## GOAL OF THE EXERCISE
Write out every line of text in the data below word for word, omitting the pictures.
======== MATERIAL FOR THE TASK
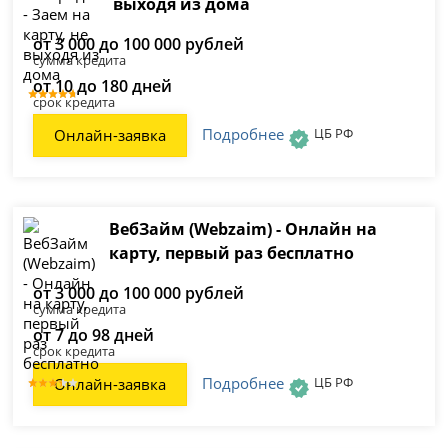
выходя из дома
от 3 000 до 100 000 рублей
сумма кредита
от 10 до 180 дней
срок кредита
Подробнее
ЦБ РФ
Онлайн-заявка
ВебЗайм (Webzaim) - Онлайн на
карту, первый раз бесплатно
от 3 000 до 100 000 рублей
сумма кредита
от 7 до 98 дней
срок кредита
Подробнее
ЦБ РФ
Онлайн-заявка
================
## SOLVED EXERCISE
выходя из дома
от 3 000 до 100 000 рублей
сумма кредита
от 10 до 180 дней
срок кредита
Подробнее
ЦБ РФ
Онлайн-заявка
ВебЗайм (Webzaim) - Онлайн на
карту, первый раз бесплатно
от 3 000 до 100 000 рублей
сумма кредита
от 7 до 98 дней
срок кредита
Подробнее
ЦБ РФ
Онлайн-заявка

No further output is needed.